Justin Sun, Tron Founder, plans to use USDD in a compelling use case as a legal tender in the Caribbean and a prominent place on the Huobi crypto exchange. USDD’s significant rise is attributed to Tron DAO as it changed the stablecoin’s operating model in the aftermath of Terra’s collapse. Moreover, it maintains the stablecoin’s equilibrium.

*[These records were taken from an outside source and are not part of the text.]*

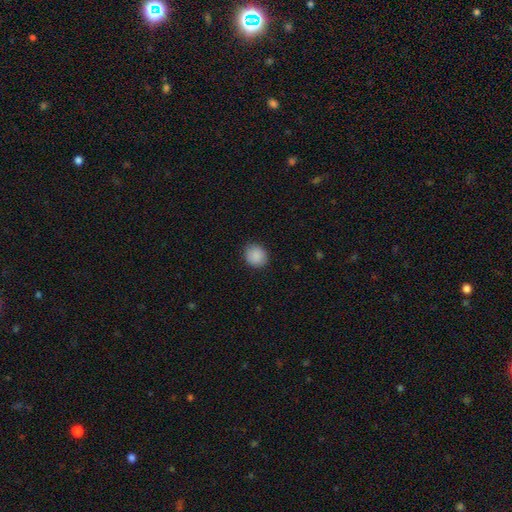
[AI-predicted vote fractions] A smooth galaxy with no disk features (89%) that is round (78%).

Vote fractions:
- Smooth or featured? smooth: 89% / star or artifact: 8% / featured or disk: 3%
- How rounded? round: 78% / in between: 21% / cigar-shaped: 1%
- Merging? none: 87% / minor disturbance: 10% / major disturbance: 2% / merger: 1%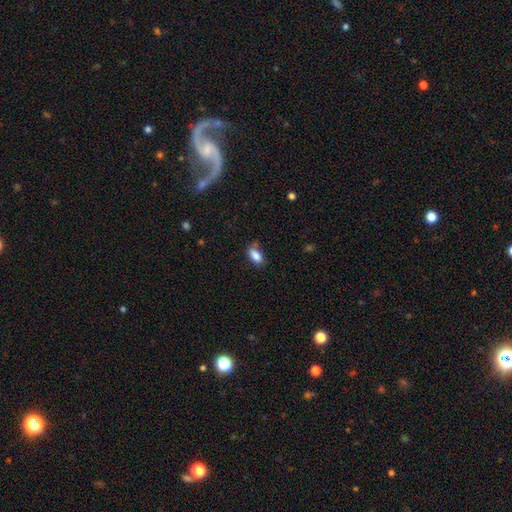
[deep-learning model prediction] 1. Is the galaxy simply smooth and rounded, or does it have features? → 86% smooth, 9% star or artifact, 5% featured or disk.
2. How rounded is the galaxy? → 89% in between, 6% round, 5% cigar-shaped.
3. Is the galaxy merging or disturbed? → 70% none, 21% minor disturbance, 5% merger, 4% major disturbance.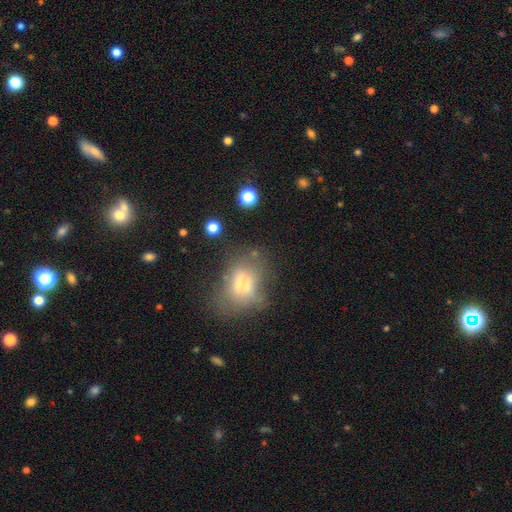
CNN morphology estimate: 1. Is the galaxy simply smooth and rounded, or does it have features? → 60% smooth, 22% featured or disk, 19% star or artifact.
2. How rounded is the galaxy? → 61% in between, 37% round, 2% cigar-shaped.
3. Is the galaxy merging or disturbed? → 53% none, 26% minor disturbance, 16% major disturbance, 6% merger.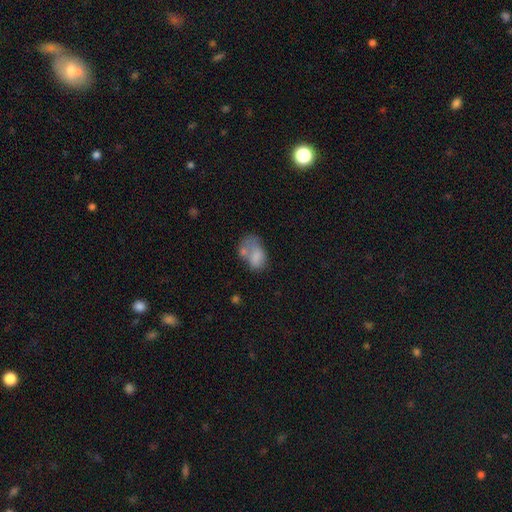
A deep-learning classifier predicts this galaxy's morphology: smooth-or-featured: smooth: 68% | featured or disk: 23% | star or artifact: 9%
  how-rounded: in between: 84% | round: 15% | cigar-shaped: 1%
  merging: merger: 33% | none: 24% | major disturbance: 23% | minor disturbance: 21%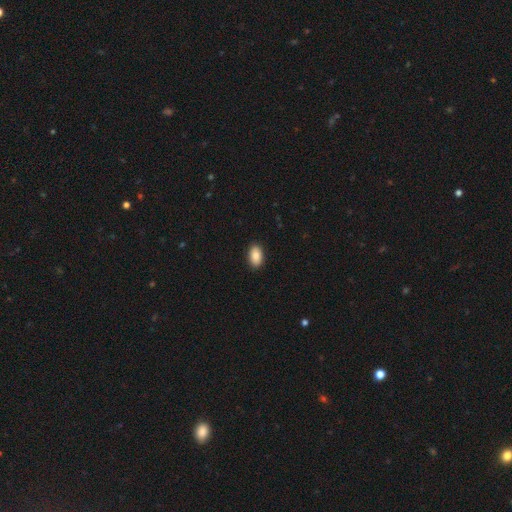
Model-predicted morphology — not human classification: Smooth or featured?
  - smooth: 86% *
  - star or artifact: 7%
  - featured or disk: 7%
How rounded?
  - in between: 93% *
  - round: 5%
  - cigar-shaped: 2%
Merging?
  - none: 90% *
  - minor disturbance: 7%
  - major disturbance: 2%
  - merger: 1%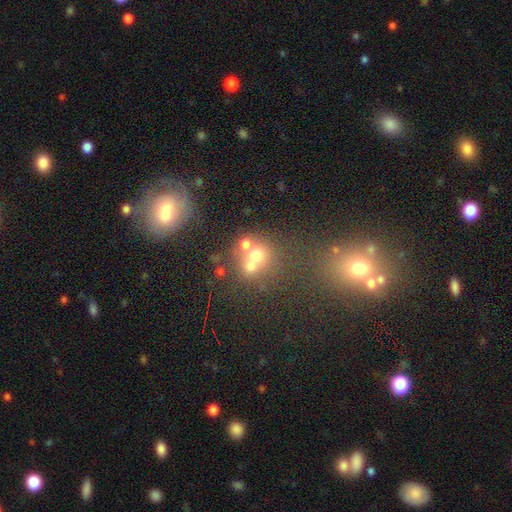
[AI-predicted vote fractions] The model was most divided on "merging": merger: 47%, none: 37%, minor disturbance: 9%, major disturbance: 8%. More confident: how rounded — round (77%); smooth or featured — smooth (56%).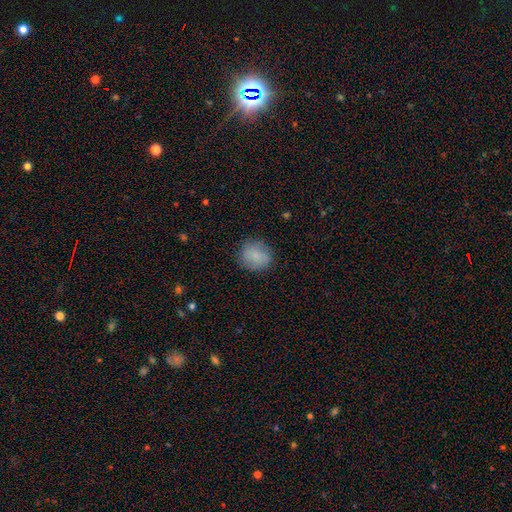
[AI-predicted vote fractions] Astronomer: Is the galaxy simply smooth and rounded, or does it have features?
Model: smooth — 83%.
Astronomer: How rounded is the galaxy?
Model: round — 71%.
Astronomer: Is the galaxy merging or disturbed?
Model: none — 82%.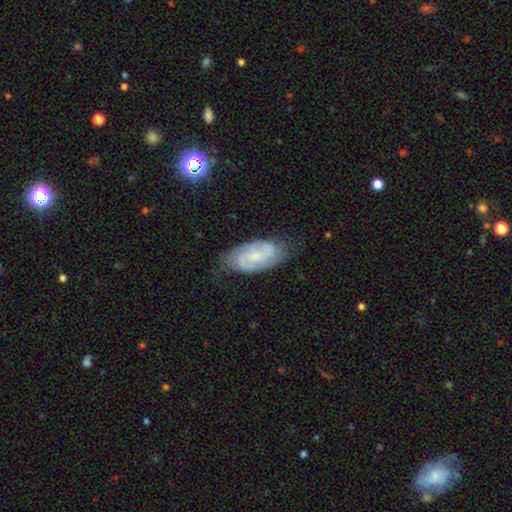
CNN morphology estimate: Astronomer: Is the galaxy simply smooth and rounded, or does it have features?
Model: featured or disk — 78%.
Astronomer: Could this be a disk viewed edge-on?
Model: no — 96%.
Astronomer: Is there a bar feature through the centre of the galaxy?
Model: no — 46% (runner-up: weak, 45%).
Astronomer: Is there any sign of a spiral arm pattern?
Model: yes — 95%.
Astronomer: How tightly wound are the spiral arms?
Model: tight — 45% (runner-up: medium, 44%).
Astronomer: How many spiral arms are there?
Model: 2 — 85%.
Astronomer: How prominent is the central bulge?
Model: small — 53% (runner-up: moderate, 31%).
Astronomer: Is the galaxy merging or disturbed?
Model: none — 76%.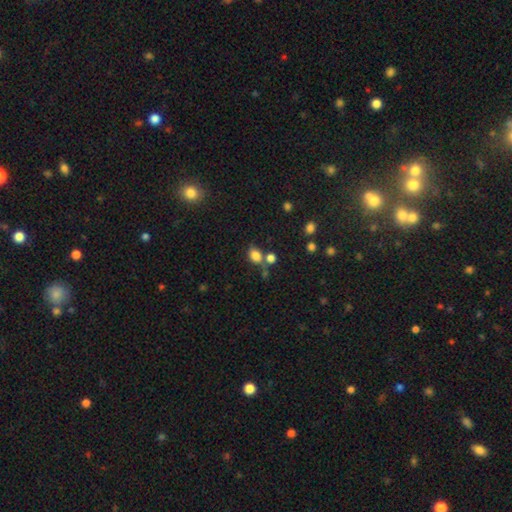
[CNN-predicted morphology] Overall: smooth (79%). How rounded: in between (65%; round 33%). Merging: none (50%; merger 25%).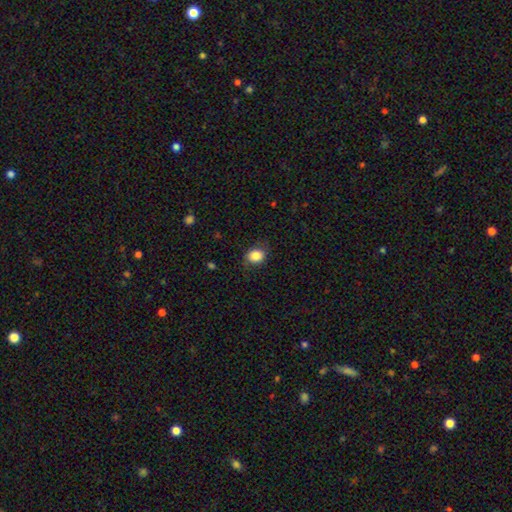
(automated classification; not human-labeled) smooth 84%, star or artifact 9%, featured or disk 7%. Down the decision tree: how rounded — round (55%); merging — none (74%).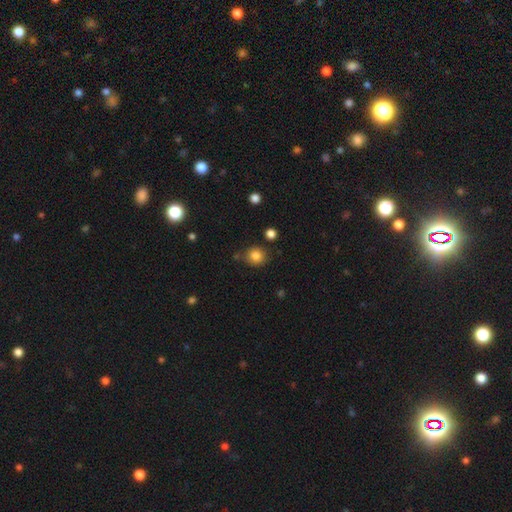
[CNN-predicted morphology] This is clearly a smooth galaxy (83%). How rounded: clearly round (86%). Merging: likely none (78%).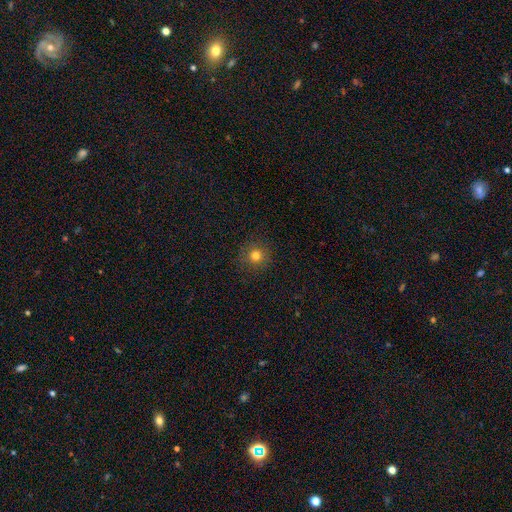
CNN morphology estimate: Smooth or featured?
  - smooth: 77% *
  - star or artifact: 15%
  - featured or disk: 7%
How rounded?
  - round: 95% *
  - in between: 5%
  - cigar-shaped: 1%
Merging?
  - none: 90% *
  - minor disturbance: 6%
  - major disturbance: 2%
  - merger: 1%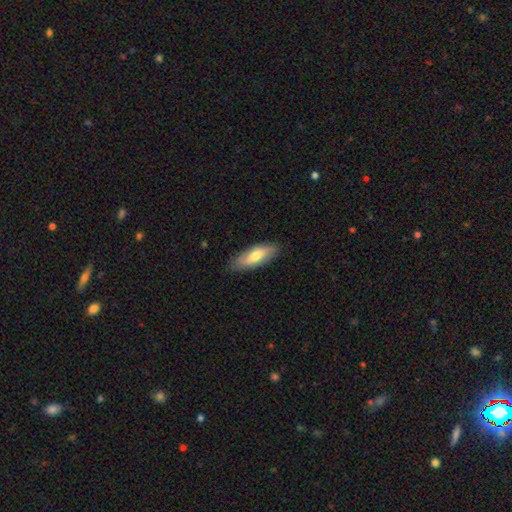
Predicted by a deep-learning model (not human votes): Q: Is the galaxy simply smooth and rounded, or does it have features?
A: smooth — 61%.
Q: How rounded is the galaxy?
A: in between — 68%.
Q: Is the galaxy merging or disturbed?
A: none — 82%.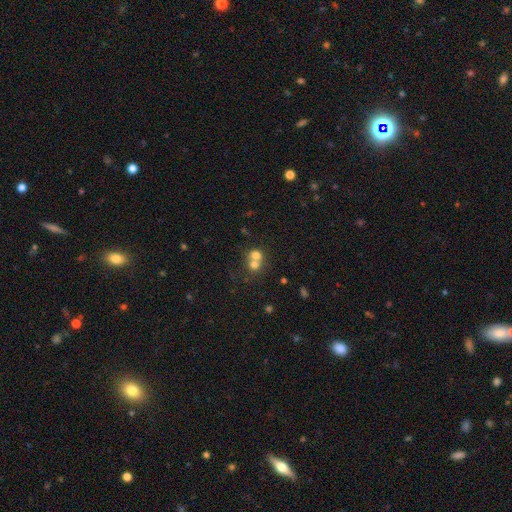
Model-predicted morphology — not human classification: Q: Smooth or featured?
A: smooth (68%); runner-up: featured or disk (19%)
Q: How rounded?
A: round (77%); runner-up: in between (22%)
Q: Merging?
A: merger (65%); runner-up: none (28%)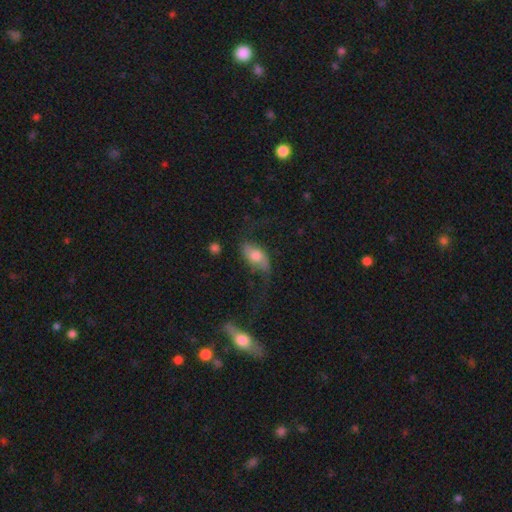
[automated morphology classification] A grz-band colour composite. It shows a featured or disk galaxy (50%). Merging: none (47%).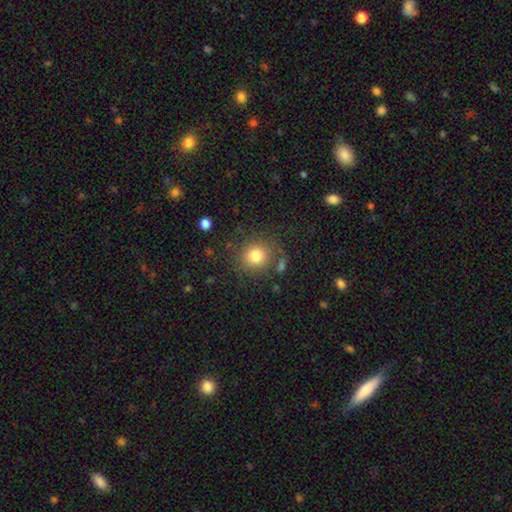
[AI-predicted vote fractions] Q: Smooth or featured?
A: smooth (80%); runner-up: star or artifact (12%)
Q: How rounded?
A: round (87%); runner-up: in between (12%)
Q: Merging?
A: none (80%); runner-up: minor disturbance (11%)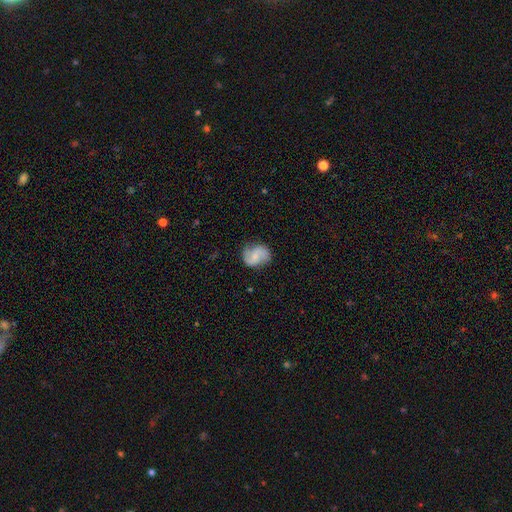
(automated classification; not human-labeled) Smooth or featured? Predicted: featured or disk (p=0.63). Edge-on disk? Predicted: no (p=0.98). Bar? Predicted: no (p=0.51). Spiral arms? Predicted: yes (p=0.93). Spiral winding? Predicted: medium (p=0.45). Spiral arm count? Predicted: 2 (p=0.90). Bulge size? Predicted: small (p=0.51). Merging? Predicted: none (p=0.74).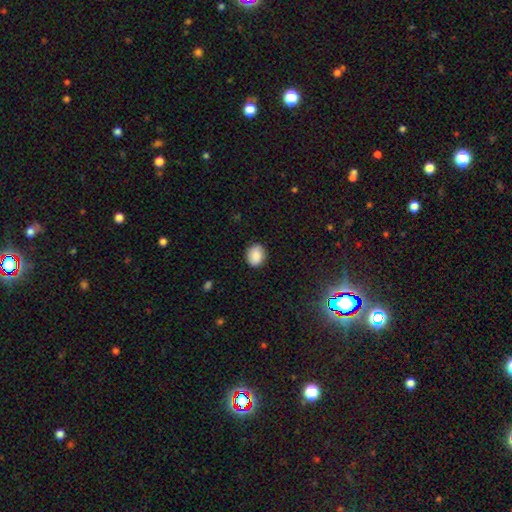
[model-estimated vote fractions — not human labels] Smooth or featured?
  - smooth: 87% *
  - star or artifact: 8%
  - featured or disk: 5%
How rounded?
  - in between: 51% *
  - round: 48%
  - cigar-shaped: 1%
Merging?
  - none: 85% *
  - minor disturbance: 11%
  - major disturbance: 2%
  - merger: 1%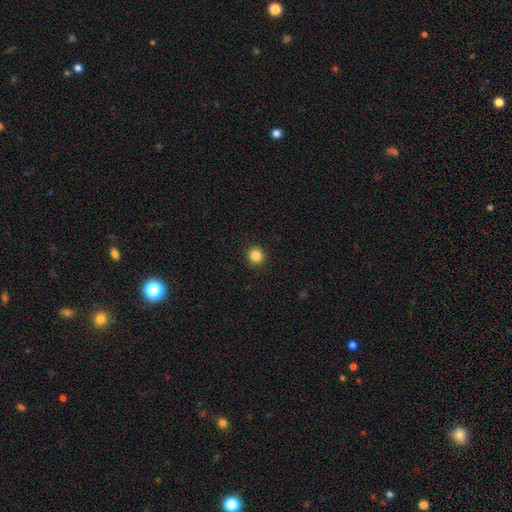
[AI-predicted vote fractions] A smooth galaxy with no disk features (85%) that is round (93%). Merging: none (93%).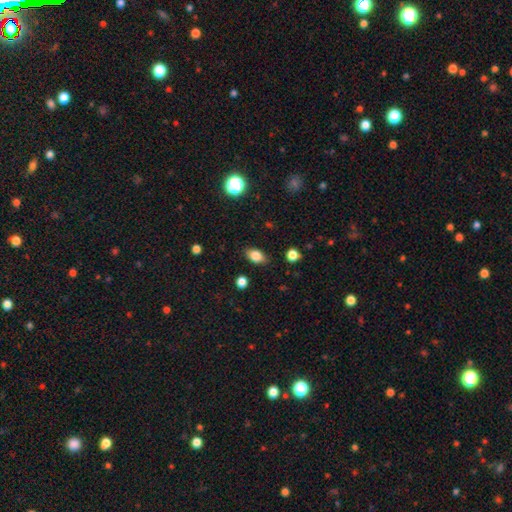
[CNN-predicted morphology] This appears to be a smooth galaxy with no disk features (83%) that is in between round and cigar-shaped (85%). Merging: none (85%).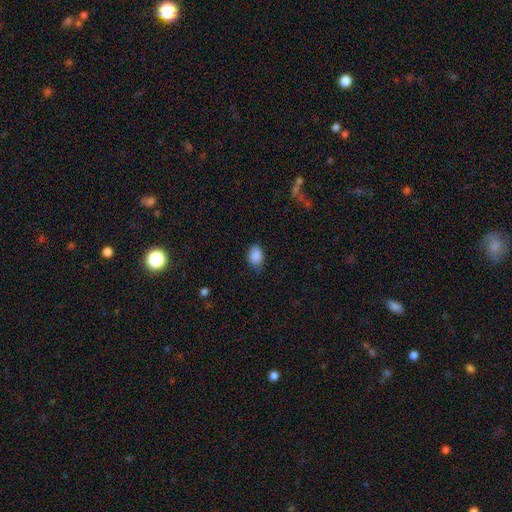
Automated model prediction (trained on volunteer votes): A smooth galaxy with no disk features (88%) that is in between round and cigar-shaped (83%). Merging: none (69%).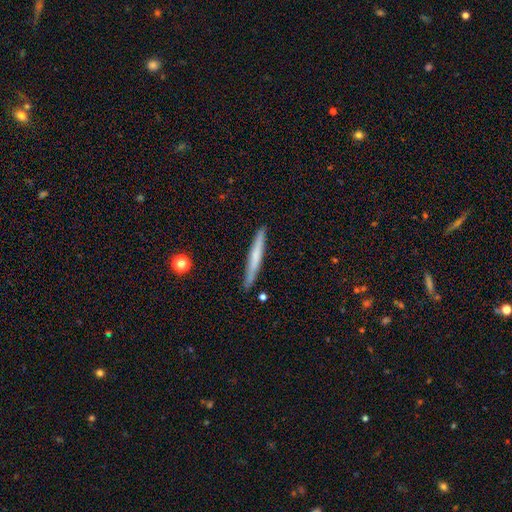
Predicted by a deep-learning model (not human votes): Smooth or featured: smooth — 57% (featured or disk — 37%)
How rounded: cigar-shaped — 97% (in between — 2%)
Merging: none — 89% (minor disturbance — 8%)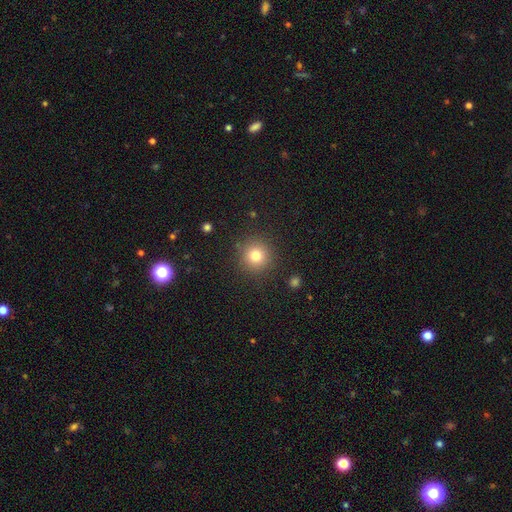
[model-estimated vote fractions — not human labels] This is likely a smooth galaxy (79%). How rounded: clearly round (94%). Merging: clearly none (88%).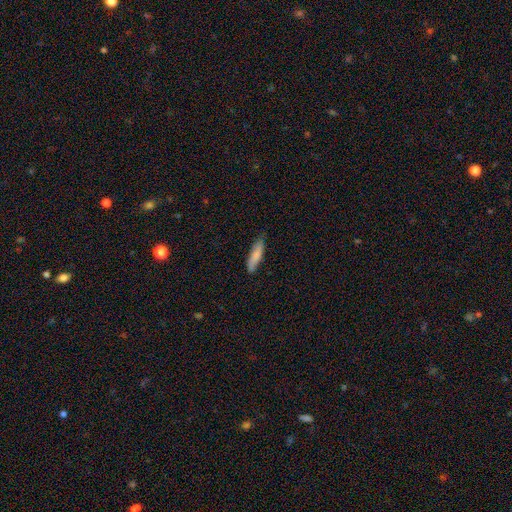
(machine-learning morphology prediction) Q: Smooth or featured?
A: smooth (81%); runner-up: featured or disk (13%)
Q: How rounded?
A: cigar-shaped (70%); runner-up: in between (28%)
Q: Merging?
A: none (79%); runner-up: minor disturbance (18%)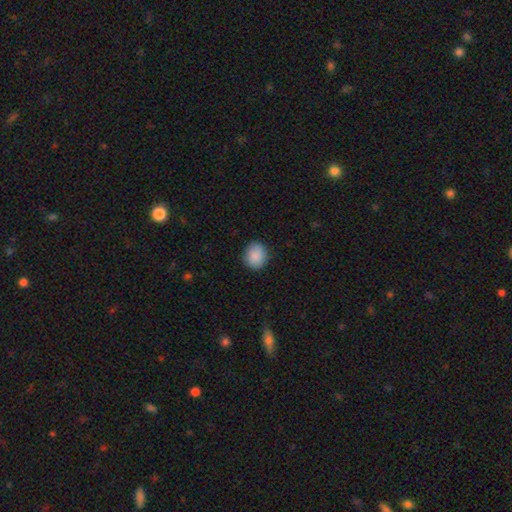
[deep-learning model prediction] smooth 88%, star or artifact 7%, featured or disk 4%. Down the decision tree: how rounded — round (70%); merging — none (87%).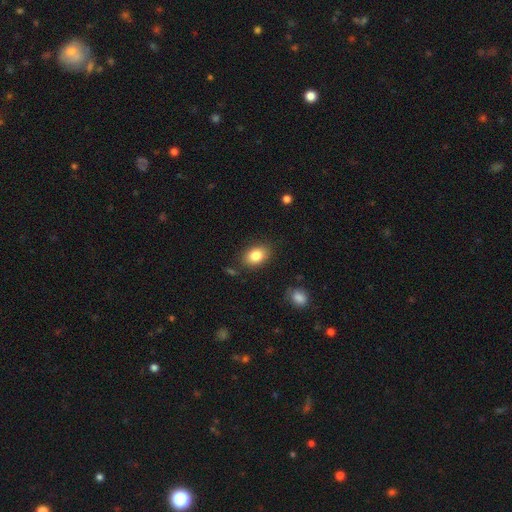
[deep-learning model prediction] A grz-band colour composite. It shows a smooth galaxy with no disk features (84%) that is in between round and cigar-shaped (81%). Merging: none (83%).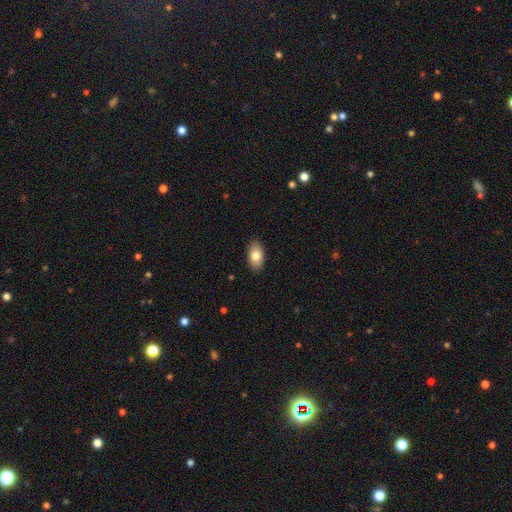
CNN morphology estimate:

USDD, as per data from Tron DAO Reserve, is over-collateralized with a collateral ratio of 292.8%. This means there is enough on hand to buoy USDD in the event of a selloff. Since its launch six months ago, USDD has risen as the seventh-most-popular stablecoin. It has a market cap of $725 million but is still quite off Tether’s (USDT) $18 billion. USDD stands out from other stablecoins as it only relies on cryptocurrency and other, centralized stablecoins. Sun explained that the reason they came up with USDD is because of centralization. One can use the stablecoin with crypto addresses in a decentralized manner. USDD emerged after learning lessons from Terra’s downfall. Moreover, Tron understands the importance of keeping stablecoins safe from centralized control.
Sun believes in having a strong use case that many stablecoins fail to breach. He said most people use stablecoins to deposit into a pool with 20% API and Tron can use some of the incentives to encourage the growth of the stablecoin. USDD will have a compelling use case thanks to the collaboration between Tron and the government of Dominica. Through this, USDD will be used as legal tender.